Problem to solve
With both ends included, repeat exactly the lines of the entries below from the one containing "## 2. UI/UX Design System" down to the one containing "kurtosis-core to 1.1.0", and no others.

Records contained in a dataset

★ ★ ★ ★ ★ ★ ★

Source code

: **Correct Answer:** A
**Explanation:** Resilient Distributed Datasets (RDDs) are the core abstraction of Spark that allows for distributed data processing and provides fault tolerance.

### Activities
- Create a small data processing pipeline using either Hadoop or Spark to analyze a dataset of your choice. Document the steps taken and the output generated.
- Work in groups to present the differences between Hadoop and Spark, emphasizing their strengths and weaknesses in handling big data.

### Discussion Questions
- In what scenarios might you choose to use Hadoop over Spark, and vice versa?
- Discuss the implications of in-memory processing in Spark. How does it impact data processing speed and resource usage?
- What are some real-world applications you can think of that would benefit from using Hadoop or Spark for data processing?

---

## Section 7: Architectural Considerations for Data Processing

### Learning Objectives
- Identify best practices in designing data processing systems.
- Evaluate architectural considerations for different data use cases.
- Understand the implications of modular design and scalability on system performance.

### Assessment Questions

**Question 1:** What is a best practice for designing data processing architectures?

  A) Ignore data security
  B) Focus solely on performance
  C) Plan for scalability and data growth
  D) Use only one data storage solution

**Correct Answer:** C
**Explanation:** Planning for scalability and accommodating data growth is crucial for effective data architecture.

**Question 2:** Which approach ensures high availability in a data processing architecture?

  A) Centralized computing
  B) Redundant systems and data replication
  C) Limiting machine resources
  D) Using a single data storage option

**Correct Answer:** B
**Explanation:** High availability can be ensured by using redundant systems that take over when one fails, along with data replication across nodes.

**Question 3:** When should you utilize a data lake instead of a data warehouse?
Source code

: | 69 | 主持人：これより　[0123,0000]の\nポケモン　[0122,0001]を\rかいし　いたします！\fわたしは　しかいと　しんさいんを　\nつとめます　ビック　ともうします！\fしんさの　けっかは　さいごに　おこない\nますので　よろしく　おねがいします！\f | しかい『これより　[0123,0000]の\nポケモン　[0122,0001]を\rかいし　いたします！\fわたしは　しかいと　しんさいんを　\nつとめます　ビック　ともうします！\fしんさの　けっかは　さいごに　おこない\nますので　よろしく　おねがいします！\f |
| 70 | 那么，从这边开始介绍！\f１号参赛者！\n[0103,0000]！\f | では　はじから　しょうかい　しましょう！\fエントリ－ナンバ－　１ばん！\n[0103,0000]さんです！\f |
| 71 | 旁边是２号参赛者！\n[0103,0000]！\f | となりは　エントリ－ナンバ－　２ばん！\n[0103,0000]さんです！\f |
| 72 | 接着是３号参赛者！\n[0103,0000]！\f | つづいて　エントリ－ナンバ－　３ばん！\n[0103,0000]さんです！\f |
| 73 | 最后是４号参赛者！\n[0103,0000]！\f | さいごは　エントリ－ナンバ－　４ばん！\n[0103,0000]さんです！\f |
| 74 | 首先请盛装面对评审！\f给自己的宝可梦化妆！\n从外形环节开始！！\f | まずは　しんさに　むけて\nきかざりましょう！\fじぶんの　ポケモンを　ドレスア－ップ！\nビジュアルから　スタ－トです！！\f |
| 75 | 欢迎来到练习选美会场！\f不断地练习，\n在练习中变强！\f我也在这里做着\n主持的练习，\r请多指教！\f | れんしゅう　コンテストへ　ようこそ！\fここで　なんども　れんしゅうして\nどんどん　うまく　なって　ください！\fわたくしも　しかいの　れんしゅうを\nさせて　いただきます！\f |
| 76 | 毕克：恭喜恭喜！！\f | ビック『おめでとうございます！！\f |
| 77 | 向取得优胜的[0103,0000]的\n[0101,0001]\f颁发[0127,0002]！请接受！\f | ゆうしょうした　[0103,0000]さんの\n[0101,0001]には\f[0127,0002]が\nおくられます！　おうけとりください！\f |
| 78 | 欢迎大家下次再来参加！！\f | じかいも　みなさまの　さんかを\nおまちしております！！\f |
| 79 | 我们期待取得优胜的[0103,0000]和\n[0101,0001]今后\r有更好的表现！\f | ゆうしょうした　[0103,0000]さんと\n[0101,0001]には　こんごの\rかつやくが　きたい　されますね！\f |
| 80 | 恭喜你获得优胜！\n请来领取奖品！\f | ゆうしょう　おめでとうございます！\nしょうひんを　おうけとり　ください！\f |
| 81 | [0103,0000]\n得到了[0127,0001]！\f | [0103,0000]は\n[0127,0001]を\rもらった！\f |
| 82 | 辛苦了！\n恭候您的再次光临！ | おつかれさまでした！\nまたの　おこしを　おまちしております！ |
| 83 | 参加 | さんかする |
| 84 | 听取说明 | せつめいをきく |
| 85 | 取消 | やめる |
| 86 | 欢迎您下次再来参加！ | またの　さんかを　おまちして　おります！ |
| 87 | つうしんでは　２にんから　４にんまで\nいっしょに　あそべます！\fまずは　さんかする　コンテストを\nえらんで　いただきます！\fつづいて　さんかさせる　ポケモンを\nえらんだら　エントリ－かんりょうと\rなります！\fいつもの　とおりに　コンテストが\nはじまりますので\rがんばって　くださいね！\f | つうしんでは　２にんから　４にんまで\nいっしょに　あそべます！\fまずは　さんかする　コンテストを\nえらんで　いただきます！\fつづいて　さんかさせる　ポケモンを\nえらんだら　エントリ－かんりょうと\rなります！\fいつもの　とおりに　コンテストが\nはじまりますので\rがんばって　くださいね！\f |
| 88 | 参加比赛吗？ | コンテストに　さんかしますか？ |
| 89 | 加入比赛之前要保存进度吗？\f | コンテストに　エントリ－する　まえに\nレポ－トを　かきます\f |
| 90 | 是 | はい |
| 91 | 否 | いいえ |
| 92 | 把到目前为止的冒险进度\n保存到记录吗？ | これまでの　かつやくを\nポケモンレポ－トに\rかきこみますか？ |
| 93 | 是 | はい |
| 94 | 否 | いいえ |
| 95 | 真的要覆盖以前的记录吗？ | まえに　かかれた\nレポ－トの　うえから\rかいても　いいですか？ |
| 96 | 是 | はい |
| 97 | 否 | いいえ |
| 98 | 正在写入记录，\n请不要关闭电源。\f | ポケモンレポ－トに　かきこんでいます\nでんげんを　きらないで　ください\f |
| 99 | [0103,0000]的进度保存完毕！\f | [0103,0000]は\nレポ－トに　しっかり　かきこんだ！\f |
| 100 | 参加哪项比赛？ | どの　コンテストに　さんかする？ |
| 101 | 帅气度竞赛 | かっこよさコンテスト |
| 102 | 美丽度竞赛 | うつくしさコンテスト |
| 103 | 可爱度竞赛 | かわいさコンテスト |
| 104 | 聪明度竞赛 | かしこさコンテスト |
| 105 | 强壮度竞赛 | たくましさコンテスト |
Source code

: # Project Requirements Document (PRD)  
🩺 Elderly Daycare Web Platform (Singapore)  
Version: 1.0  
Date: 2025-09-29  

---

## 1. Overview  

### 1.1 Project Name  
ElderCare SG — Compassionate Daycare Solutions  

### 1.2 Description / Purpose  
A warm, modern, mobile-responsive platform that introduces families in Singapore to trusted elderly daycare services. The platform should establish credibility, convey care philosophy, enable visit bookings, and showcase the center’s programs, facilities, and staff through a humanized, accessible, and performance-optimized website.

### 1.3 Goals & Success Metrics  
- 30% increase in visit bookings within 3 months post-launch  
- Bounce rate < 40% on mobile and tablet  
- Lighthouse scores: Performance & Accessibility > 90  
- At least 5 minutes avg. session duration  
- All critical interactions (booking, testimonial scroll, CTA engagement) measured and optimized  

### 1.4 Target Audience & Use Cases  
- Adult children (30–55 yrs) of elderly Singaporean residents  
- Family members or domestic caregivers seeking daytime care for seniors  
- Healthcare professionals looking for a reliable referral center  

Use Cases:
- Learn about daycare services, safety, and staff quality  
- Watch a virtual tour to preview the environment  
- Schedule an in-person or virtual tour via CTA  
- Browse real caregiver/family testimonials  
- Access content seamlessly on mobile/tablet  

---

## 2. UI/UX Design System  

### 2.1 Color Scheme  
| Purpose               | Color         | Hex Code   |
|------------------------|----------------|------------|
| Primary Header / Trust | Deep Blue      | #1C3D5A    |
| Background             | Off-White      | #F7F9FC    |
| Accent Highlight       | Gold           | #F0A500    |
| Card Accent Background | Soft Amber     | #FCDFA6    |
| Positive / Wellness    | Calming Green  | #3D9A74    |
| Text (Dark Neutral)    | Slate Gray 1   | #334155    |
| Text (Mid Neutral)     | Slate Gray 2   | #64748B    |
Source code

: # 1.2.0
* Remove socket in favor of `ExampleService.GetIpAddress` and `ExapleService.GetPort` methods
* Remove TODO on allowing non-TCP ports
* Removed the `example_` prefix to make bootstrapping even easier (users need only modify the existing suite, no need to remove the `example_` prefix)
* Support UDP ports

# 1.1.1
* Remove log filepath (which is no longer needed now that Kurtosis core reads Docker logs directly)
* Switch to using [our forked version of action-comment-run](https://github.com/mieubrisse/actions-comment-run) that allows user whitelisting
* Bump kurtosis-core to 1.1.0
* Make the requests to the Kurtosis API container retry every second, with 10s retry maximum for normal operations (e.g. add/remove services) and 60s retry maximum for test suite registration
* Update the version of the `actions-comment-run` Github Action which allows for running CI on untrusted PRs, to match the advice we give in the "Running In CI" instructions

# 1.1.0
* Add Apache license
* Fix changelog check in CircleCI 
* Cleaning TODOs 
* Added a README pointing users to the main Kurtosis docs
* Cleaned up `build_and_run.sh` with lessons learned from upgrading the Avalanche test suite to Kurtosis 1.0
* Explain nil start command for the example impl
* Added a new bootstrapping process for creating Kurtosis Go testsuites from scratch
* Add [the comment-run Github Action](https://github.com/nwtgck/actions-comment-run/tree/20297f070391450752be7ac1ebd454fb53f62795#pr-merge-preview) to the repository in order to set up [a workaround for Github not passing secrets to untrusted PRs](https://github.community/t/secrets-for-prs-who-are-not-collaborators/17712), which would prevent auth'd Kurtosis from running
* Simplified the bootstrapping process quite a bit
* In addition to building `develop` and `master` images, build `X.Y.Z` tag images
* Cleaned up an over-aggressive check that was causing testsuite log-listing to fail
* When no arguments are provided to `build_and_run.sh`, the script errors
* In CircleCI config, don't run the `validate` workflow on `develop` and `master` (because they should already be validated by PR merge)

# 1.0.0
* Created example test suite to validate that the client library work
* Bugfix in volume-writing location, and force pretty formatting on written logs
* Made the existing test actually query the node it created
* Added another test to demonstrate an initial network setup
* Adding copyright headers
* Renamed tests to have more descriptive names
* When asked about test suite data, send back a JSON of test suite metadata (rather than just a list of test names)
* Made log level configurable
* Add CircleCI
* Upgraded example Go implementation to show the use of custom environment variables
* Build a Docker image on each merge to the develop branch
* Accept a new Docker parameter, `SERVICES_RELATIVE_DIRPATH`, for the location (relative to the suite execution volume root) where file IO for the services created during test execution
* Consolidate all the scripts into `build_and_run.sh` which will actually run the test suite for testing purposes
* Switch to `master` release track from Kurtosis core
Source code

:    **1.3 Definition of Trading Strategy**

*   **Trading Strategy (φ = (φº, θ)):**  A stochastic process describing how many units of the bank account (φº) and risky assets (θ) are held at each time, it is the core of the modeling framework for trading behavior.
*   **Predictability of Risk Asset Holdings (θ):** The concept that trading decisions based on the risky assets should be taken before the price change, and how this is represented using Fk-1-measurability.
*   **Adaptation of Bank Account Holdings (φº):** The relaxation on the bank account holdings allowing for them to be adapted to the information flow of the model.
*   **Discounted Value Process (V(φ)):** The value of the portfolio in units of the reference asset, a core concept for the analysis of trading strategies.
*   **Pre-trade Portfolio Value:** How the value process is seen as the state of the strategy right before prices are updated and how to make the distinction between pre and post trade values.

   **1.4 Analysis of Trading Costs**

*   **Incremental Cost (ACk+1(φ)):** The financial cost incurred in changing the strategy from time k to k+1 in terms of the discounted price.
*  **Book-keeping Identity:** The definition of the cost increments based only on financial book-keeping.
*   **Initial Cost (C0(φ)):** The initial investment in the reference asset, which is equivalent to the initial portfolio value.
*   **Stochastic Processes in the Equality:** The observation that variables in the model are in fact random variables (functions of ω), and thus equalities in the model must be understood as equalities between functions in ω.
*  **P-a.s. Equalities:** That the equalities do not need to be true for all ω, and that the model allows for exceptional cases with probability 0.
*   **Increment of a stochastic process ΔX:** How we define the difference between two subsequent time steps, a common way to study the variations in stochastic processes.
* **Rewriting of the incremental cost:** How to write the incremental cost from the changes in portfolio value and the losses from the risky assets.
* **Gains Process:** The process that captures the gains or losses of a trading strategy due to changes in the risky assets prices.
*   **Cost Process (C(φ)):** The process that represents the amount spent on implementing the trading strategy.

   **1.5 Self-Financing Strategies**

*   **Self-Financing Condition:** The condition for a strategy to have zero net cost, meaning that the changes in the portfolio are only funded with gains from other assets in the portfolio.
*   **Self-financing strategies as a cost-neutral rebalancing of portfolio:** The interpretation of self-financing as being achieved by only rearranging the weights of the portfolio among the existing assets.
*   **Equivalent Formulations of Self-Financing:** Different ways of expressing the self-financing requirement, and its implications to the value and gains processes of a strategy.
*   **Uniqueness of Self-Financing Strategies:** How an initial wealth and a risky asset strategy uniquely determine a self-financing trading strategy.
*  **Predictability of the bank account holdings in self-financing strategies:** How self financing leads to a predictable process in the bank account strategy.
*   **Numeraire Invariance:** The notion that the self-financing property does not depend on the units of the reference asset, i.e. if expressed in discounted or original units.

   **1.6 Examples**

★ ★ ★ ★ ★ ★ ★

Exercise response
## 2. UI/UX Design System  

### 2.1 Color Scheme  
| Purpose               | Color         | Hex Code   |
|------------------------|----------------|------------|
| Primary Header / Trust | Deep Blue      | #1C3D5A    |
| Background             | Off-White      | #F7F9FC    |
| Accent Highlight       | Gold           | #F0A500    |
| Card Accent Background | Soft Amber     | #FCDFA6    |
| Positive / Wellness    | Calming Green  | #3D9A74    |
| Text (Dark Neutral)    | Slate Gray 1   | #334155    |
| Text (Mid Neutral)     | Slate Gray 2   | #64748B    |
Source code

: # 1.2.0
* Remove socket in favor of `ExampleService.GetIpAddress` and `ExapleService.GetPort` methods
* Remove TODO on allowing non-TCP ports
* Removed the `example_` prefix to make bootstrapping even easier (users need only modify the existing suite, no need to remove the `example_` prefix)
* Support UDP ports

# 1.1.1
* Remove log filepath (which is no longer needed now that Kurtosis core reads Docker logs directly)
* Switch to using [our forked version of action-comment-run](https://github.com/mieubrisse/actions-comment-run) that allows user whitelisting
* Bump kurtosis-core to 1.1.0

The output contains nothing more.